More Problems for Prion Proponents
Probably.
Laura Manuelidis and her colleagues at Yale continue to chip away at the idea that prions—proteinaceous infectious particles—cause transmissible spongiform encephalopathies (TSEs) all by themselves. (For background on this story, start here.) Her group's latest work to undermine the prion hypothesis, for which Stanley Prusiner received the Nobel Prize in 1997, was somewhat stealthily published in the August 11th issue of PNAS.
According to the prion hypothesis of disease, the normal, endogenous form of prion protein (PrP) misfolds to become infectious. (This abnormal, disease-associated form of PrP, which is resistant to degradation, is denoted PrP-res.) PrP misfolding may occur spontaneously, through genetically encoded triggers, or by the inoculation or ingestion of misfolded PrP from infected tissues.
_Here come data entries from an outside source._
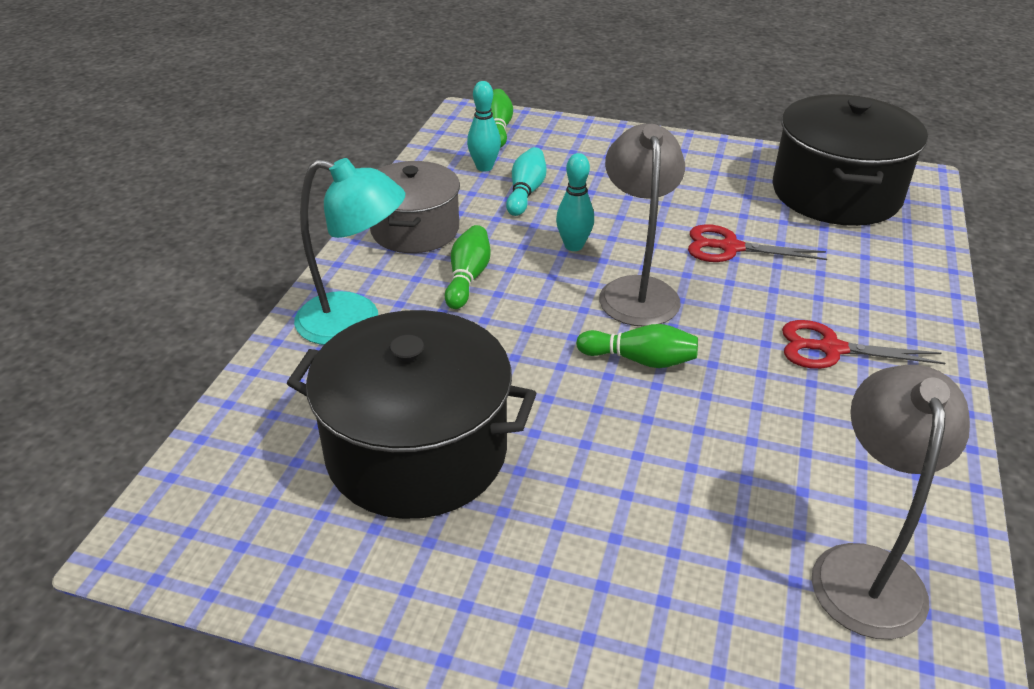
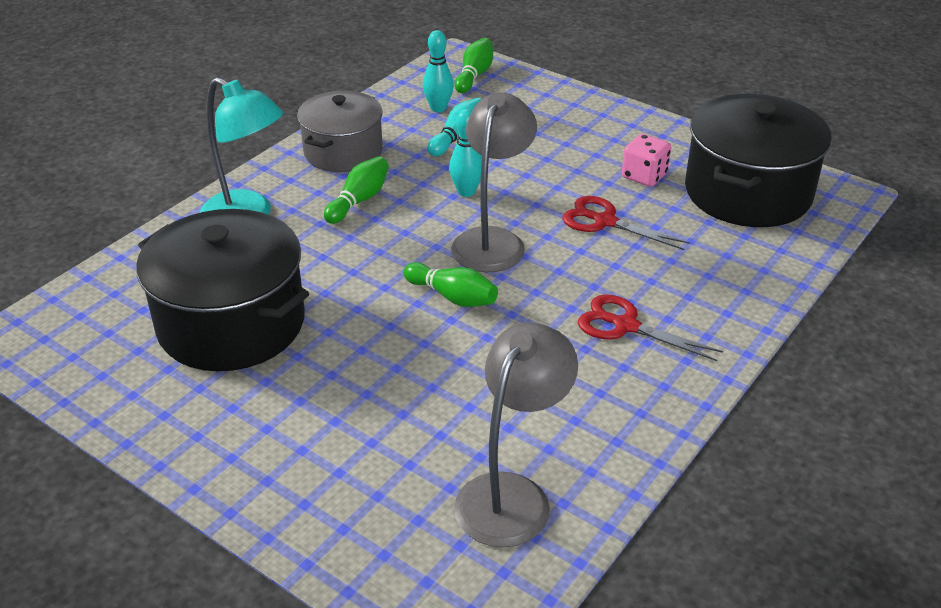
camera: 20 degrees right, 0 degrees up
none -> pink dice [622,134,671,187]

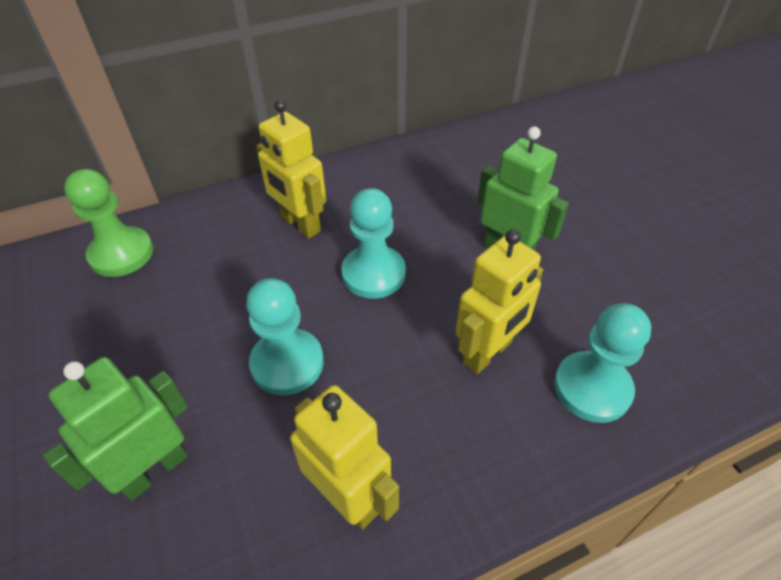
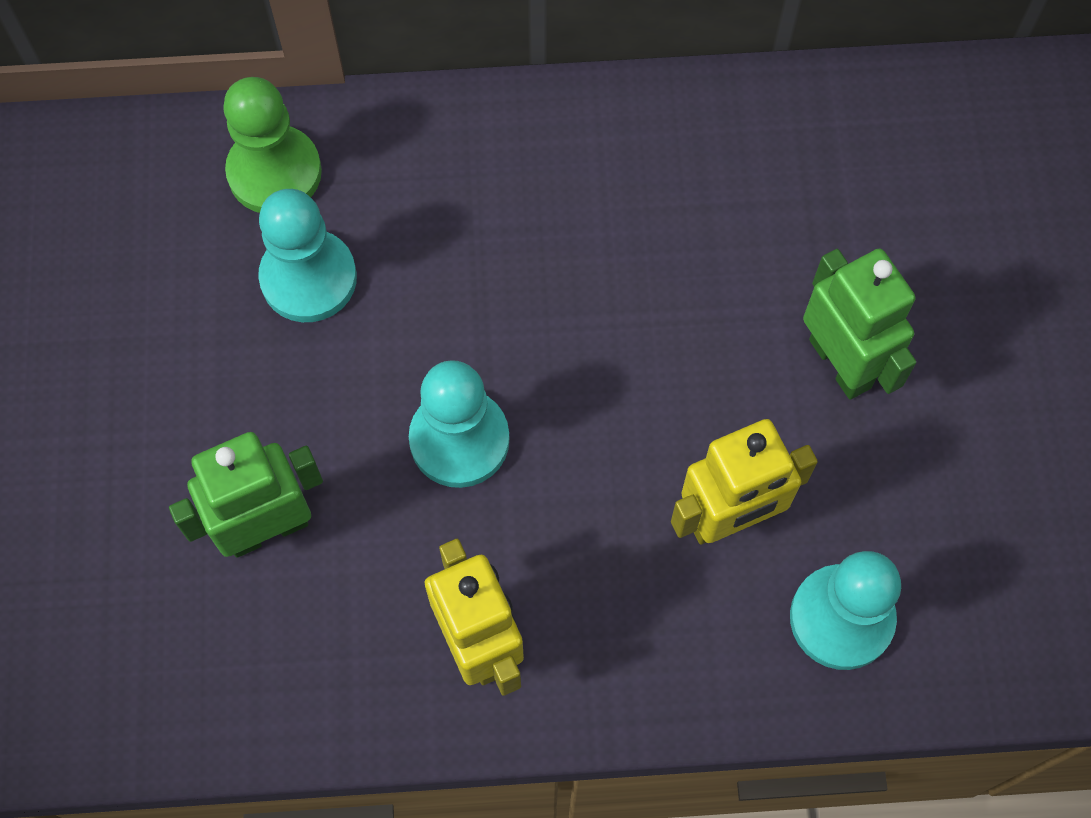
camera: 20 degrees right, 20 degrees up
yellow robot [256,100,326,239] -> none
turquoise pawn [341,188,406,299] -> turquoise pawn moved to [258,189,357,322]

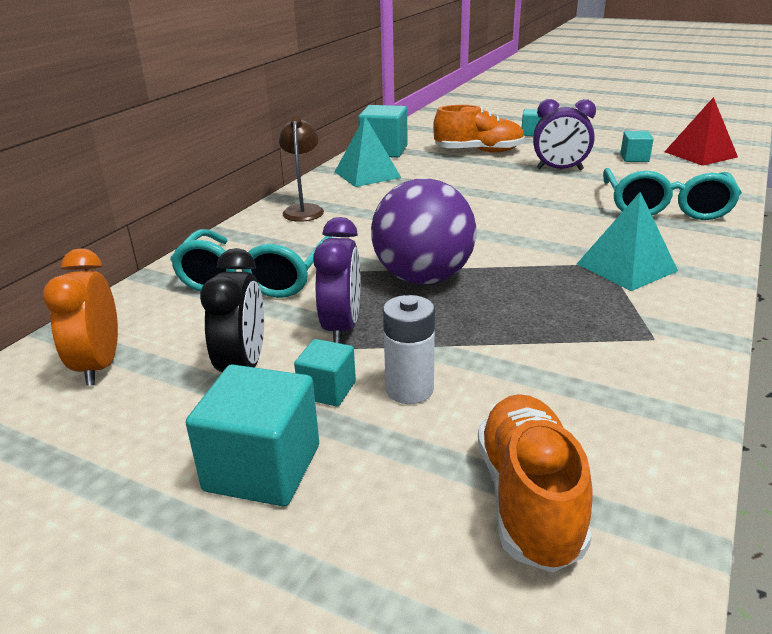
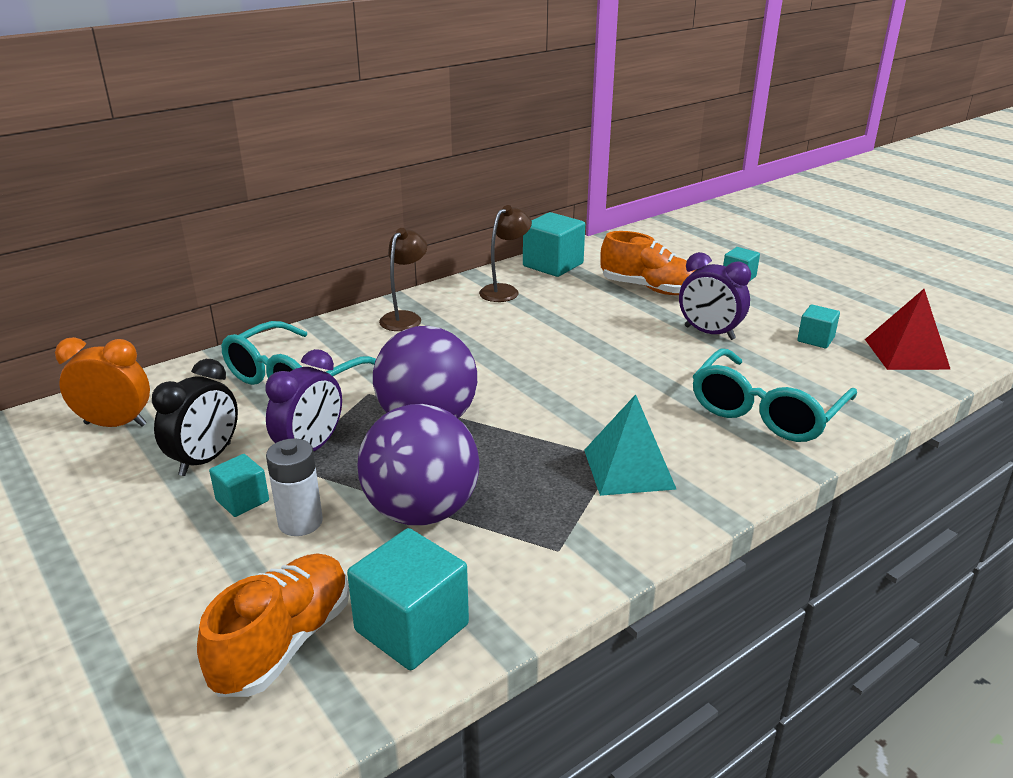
camera: 25 degrees right, 0 degrees up
orange clock [43,248,118,386] -> orange clock turned 75 degrees clockwise [55,337,150,427]
turquoise cube [186,364,319,507] -> turquoise cube moved to [347,528,469,670]
turquoise pyramid [335,117,401,187] -> brown lamp [479,205,532,302]
none -> purple ball [357,404,479,525]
The last method is apparently how kuru, sheep scrapie, and variant Cretuzfeld-Jacob disease (or vCJD, from bovine spongiform encephalopathy [BSE]) are propagated.
The prion hypothesis also stipulates that conversion of normal PrP into PrP-res is only possible when there is considerable homology between the donor and host PrP. But, as Manuelidis points out, this idea has not been consistently supported by animal experiments. For instance, the vCJD agent has been readily transmitted to normal mice but not to transgenic mice that expressed only human PrP. Data also show that PrP-res Western-blot profiles do not vary with different infectious TSE agents, as would otherwise be expected.
Other problems with the prion hypothesis include the inability to demonstrate the reliable infectivity of purified PrP-res and the fact that tissue samples without PrP-res can transmit infection. Arguably the most heretical aspect of the prion hypothesis is that the infectious agent, unlike bacteria or viruses, does not contain nucleic acid—that is, DNA or RNA.
For these reasons, it remains difficult for many to wholeheartedly embrace the prion hypothesis, despite its now wide acceptance within the scientific community.
Contradicting the proposal that donor and host PrP must be homologous to transmit TSE, Manuelidis et al showed in PNAS that high levels of murine wild-type PrP did not prevent the transmission of primate kuru to mice. Instead high levels of murine wild-type PrP shortened the incubation time of disease—a phenomenon that would be expected if PrP acts as a viral receptor, she argued. Mouse experiments with the infectious agents for sporadic CJD, BSE, and scrapie also showed incubation times, pathologic features in the brain and spleen, and animal behaviors that were distinct from those of kuru.
Ultimately Manuelidis proposes that host PrP is required for TSE infection, but that it probably acts as a receptor or "scaffold" for the true infectious agent—which is possibly a 25-nm virus-like particle, at least in the case of scrapie.